Evaluation. The official evaluation measure for Task 2 is MAP@k for \(k=5\). However, we further report MAP for \(k \in \{1, 3, 10, 20 \}\), overall MAP, R-Precision, Average Precision, Reciprocal Rank, and Precision@k. Table 8 shows the evaluation results in terms of some of the performance measures for the primary submissions to Task 2. We can see that the winner Buster.AI and the second-best UNIPI-NLE are well ahead of the remaining teams by several points absolute on all evaluation measures. We can further see that most systems managed to outperform an Elastic Search (ES) baseline by a huge margin. The data and the evaluation scripts are available online.Footnote 9

4.3 Task 5\(_{en}\). Check-Worthiness on Debates

Task 5 is a legacy task that has evolved from the first edition of CheckThat! In each edition, more data from more diverse sources have been added, always with focus on politics. The task focuses on mimicking the selection strategy that fact-checkers, e.g., in PolitiFact, use to select the sentences and the claims to fact-check. The task is defined as follows:

Task 5 (English).Given a transcript, rank the sentences in the transcript according to the priority to fact-check them.

We used PolitiFact as the main fact-checking source. On PolitiFact , often after a major political event such as a public debate or a speech by a government official, a journalist would go through the transcript of the event and would select few claims that would then be fact-checked.

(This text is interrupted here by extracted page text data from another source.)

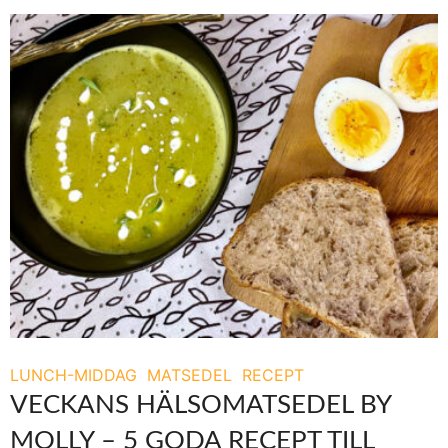
LUNCH-MIDDAG
MATSEDEL
RECEPT
VECKANS HÄLSOMATSEDEL BY
MOLLY – 5 GODA RECEPT TILL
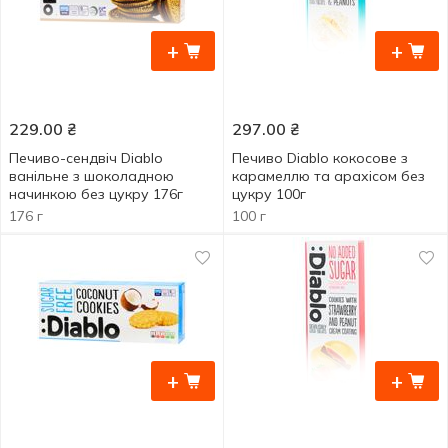
+
+
229.00
₴
297.00
₴
Печиво-сендвіч Diablo
Печиво Diablo кокосове з
ванільне з шоколадною
карамеллю та арахісом без
начинкою без цукру 176г
цукру 100г
176 г
100 г
+
+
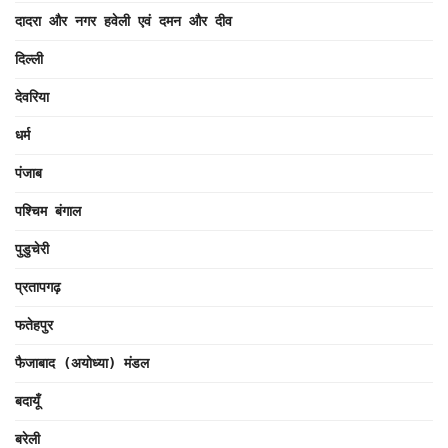
दादरा और नगर हवेली एवं दमन और दीव
दिल्ली
देवरिया
धर्म
पंजाब
पश्चिम बंगाल
पुडुचेरी
प्रतापगढ़
फतेहपुर
फैजाबाद (अयोध्या) मंडल
बदायूँ
बरेली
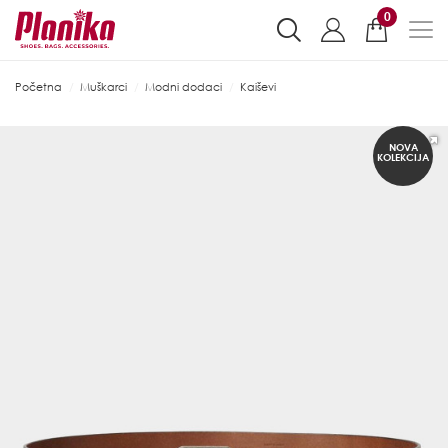
0
Početna
Muškarci
Modni dodaci
Kaiševi
NOVA
KOLEKCIJA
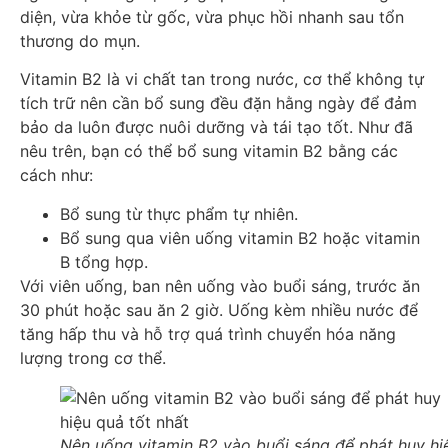
diện, vừa khỏe từ gốc, vừa phục hồi nhanh sau tổn
thương do mụn.
Vitamin B2 là vi chất tan trong nước, cơ thể không tự
tích trữ nên cần bổ sung đều đặn hằng ngày để đảm
bảo da luôn được nuôi dưỡng và tái tạo tốt. Như đã
nêu trên, bạn có thể bổ sung vitamin B2 bằng các
cách như:
Bổ sung từ thực phẩm tự nhiên.
Bổ sung qua viên uống vitamin B2 hoặc vitamin
B tổng hợp.
Với viên uống, ban nên uống vào buổi sáng, trước ăn
30 phút hoặc sau ăn 2 giờ. Uống kèm nhiều nước để
tăng hấp thu và hỗ trợ quá trình chuyển hóa năng
lượng trong cơ thể.
Nên uống vitamin B2 vào buổi sáng để phát huy hi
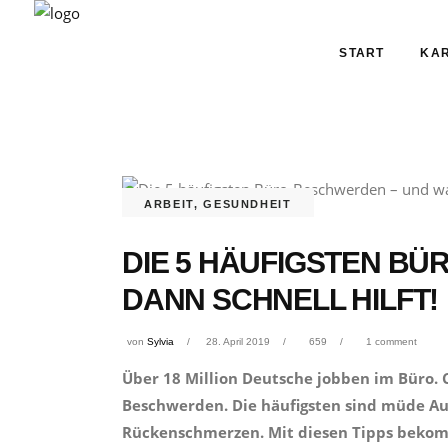
START
KAR
ARBEIT
,
GESUNDHEIT
DIE 5 HÄUFIGSTEN B
DANN SCHNELL HILFT!
von
Sylvia
28. April 2019
659
1 comment
Über 18 Million Deutsche jobben im Büro.
Beschwerden. Die häufigsten sind müde A
Rückenschmerzen. Mit diesen Tipps bekomm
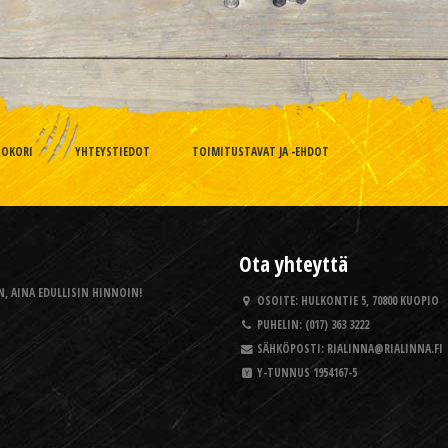
TOKORI
YHTEYSTIEDOT
TOIMITUSTAVAT JA -EHDOT
Ota yhteyttä
, AINA EDULLISIN HINNOIN!
OSOITE:
HULKONTIE 5, 70800 KUOPIO
PUHELIN:
(017) 363 3222
SÄHKÖPOSTI:
RIALINNA@RIALINNA.FI
Y-TUNNUS
1954167-5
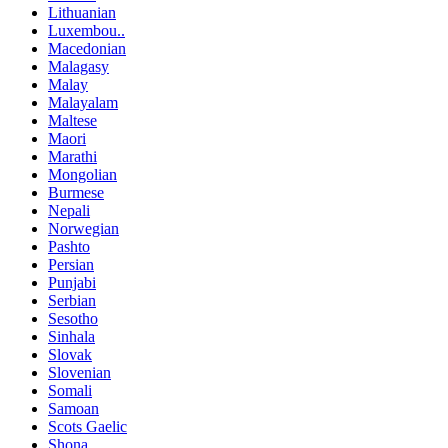
Lithuanian
Luxembou..
Macedonian
Malagasy
Malay
Malayalam
Maltese
Maori
Marathi
Mongolian
Burmese
Nepali
Norwegian
Pashto
Persian
Punjabi
Serbian
Sesotho
Sinhala
Slovak
Slovenian
Somali
Samoan
Scots Gaelic
Shona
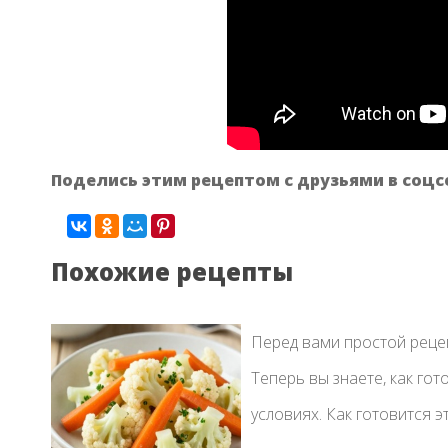
Поделись этим рецептом с друзьями в соцс
Похожие рецепты
Перед вами простой рецеп
Теперь вы знаете, как го
условиях. Как готовится э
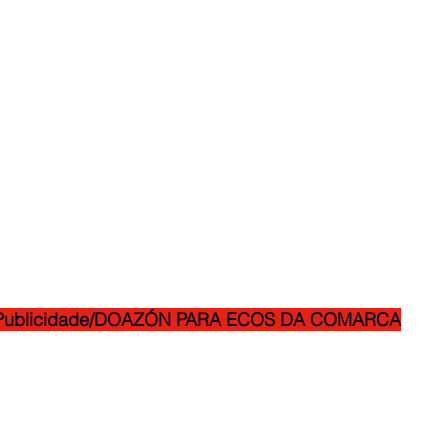
Publicidade/DOAZÓN PARA ECOS DA COMARCA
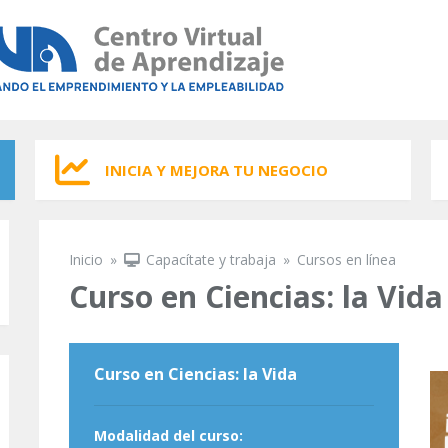
INICIA Y MEJORA TU NEGOCIO
Inicio
»
Capacítate y trabaja
»
Cursos en línea
Se encuentra usted aquí
Curso en Ciencias: la Vida
Curso en Ciencias: la Vida
Modalidad del curso:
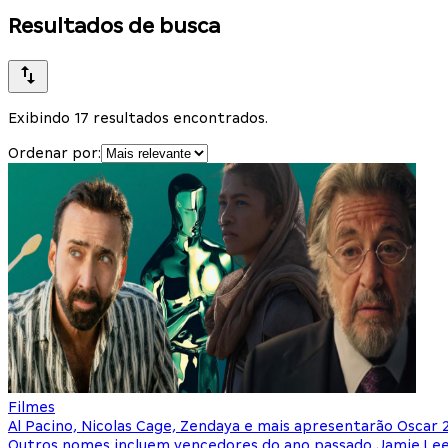
Resultados de busca
Exibindo 17 resultados encontrados.
Ordenar por:
Filmes
Al Pacino, Nicolas Cage, Zendaya e mais apresentarão Oscar 
Outros nomes incluem vencedores do ano passado Jamie Lee 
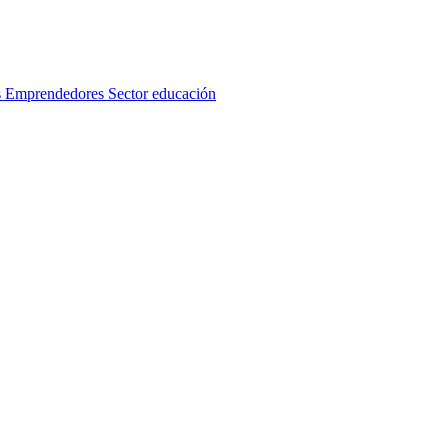
s
Emprendedores
Sector educación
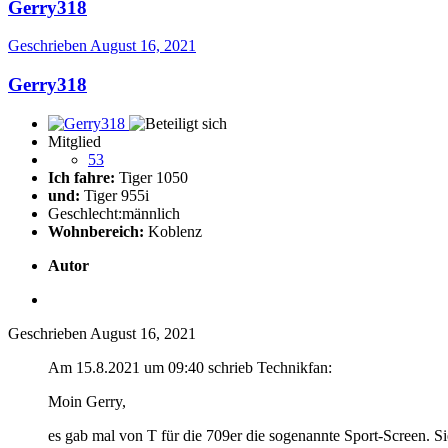
Gerry318
Geschrieben
August 16, 2021
Gerry318
Mitglied
53
Ich fahre:
Tiger 1050
und:
Tiger 955i
Geschlecht:
männlich
Wohnbereich:
Koblenz
Autor
Geschrieben
August 16, 2021
Am 15.8.2021 um 09:40 schrieb Technikfan:
Moin Gerry,
es gab mal von T für die 709er die sogenannte Sport-Screen. Si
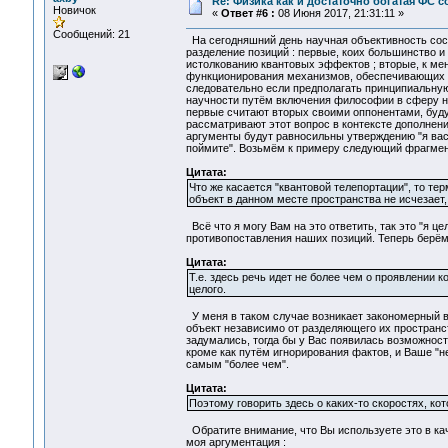
Re: Физика как и достаточно богатая ФС
Новичок
«
Ответ #6 :
08 Июня 2017, 21:31:11 »
Сообщений: 21
На сегодняшний день научная объективность сост
разделение позиций : первые, коих большинство 
истолкованию квантовых эффектов ; вторые, к ме
функционирования механизмов, обеспечивающих в
следовательно если предполагать принципиальную
научности путём включения философии в сферу на
первые считают вторых своими оппонентами, буду
рассматривают этот вопрос в контексте дополнени
аргументы будут равносильны утверждению "я вас 
поймите". Возьмём к примеру следующий фрагмент
Цитата:
Что же касается "квантовой телепортации", то тер
объект в данном месте пространства не исчезает,
Всё что я могу Вам на это ответить, так это "я ц
противопоставления наших позиций. Теперь берё
Цитата:
Т.е. здесь речь идет не более чем о проявлении 
целого.
У меня в таком случае возникает закономерный во
объект независимо от разделяющего их пространст
задумались, тогда бы у Вас появилась возможност
кроме как путём игнорирования фактов, и Ваше "не
самым "более чем".
Цитата:
Поэтому говорить здесь о каких-то скоростях, ко
Обратите внимание, что Вы используете это в кач
моя аргументация :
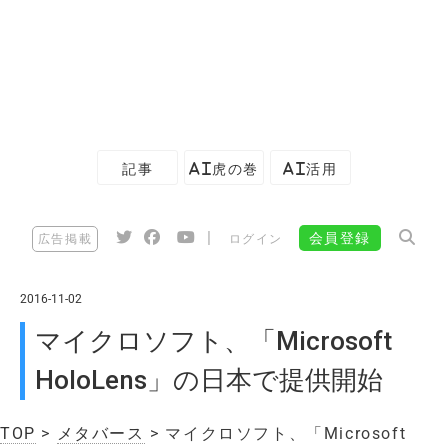
記事
AI虎の巻
AI活用
|
会員登録
広告掲載
ログイン
2016-11-02
マイクロソフト、「Microsoft
HoloLens」の日本で提供開始
TOP
>
メタバース
> マイクロソフト、「Microsoft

These claims would then be discussed in an article about the debate, published on the same site. We collected all such articles, we further obtained the official transcripts of the event from ABCNews, Washington Post, CSPAN, etc. Since sometimes the claims published in the articles are paraphrased, we double-checked and we manually matched them to the transcripts.

We collected a total of 70 transcripts, and we annotated them based on overview articles from PolitiFact . The transcripts belonged to one of four types of political events: Debates, Speeches, Interviews, and Town-halls. We used 50 transcripts for training and 20 for testing. We used the older transcripts for training and the more recent ones for testing. Table 9 shows the total number of sentences of the transcripts and the number of sentences that were fact-checked by PolitiFact .

Table 9. Task 5, English: total number of sentences and number of sentences containing claims that are worth fact-checking —organized by type.

Overview of the Approaches. Three teams participated in this task submitting a total of eight runs. Each of the teams used different text embedding models for the transcripts. The best results were obtained using GloVe’s embeddings.

Team NLP&IR@UNED used 6B-100D GloVe embeddings as an input to a bidirectional LSTM. They further tried sampling techniques but without success.

Team UAICS used the TF.IDF representations using sentences unigrams. They then trained different binary classifiers, such as Logistic regression, Decision Trees, and Naïve Bayes, and they found the latter to perform best.

Team TOBB ETU tried fine-tuning BERT and modeling the task as a classification task, but ultimately used part-of-speech (POS) tags with logistic regression and a handcrafted word list from the dataset as their official submission.

Evaluation. As this task was very similar to Task 1, but on a different genre, we used the same evaluation measures: MAP as the official measure, and we also report P@k for various values of k. Table 10 shows the performance of the primary submissions of the participating teams. The overall results are quite low, and only one team managed to beat the n-gram baseline. Once again, the data and the evaluation scripts are available online.Footnote 10

Table 10. Performance of the primary submissions to Task 5 English.

5 Conclusion and Future Work

We have described the 2020 edition of the CheckThat! lab, intended to foster the creation of technology for the (semi-)automatic identification and verification of claims in social media. The task attracted submissions from 23 teams (up from 14 at CLEF 2019): 18 made submissions for English, and 8 for Arabic. We believe that the technology developed to address the five tasks we have proposed will be useful not only as a supportive technology for investigative journalism, but also for the lay citizen, which today needs to be aware of the factuality of the information available online.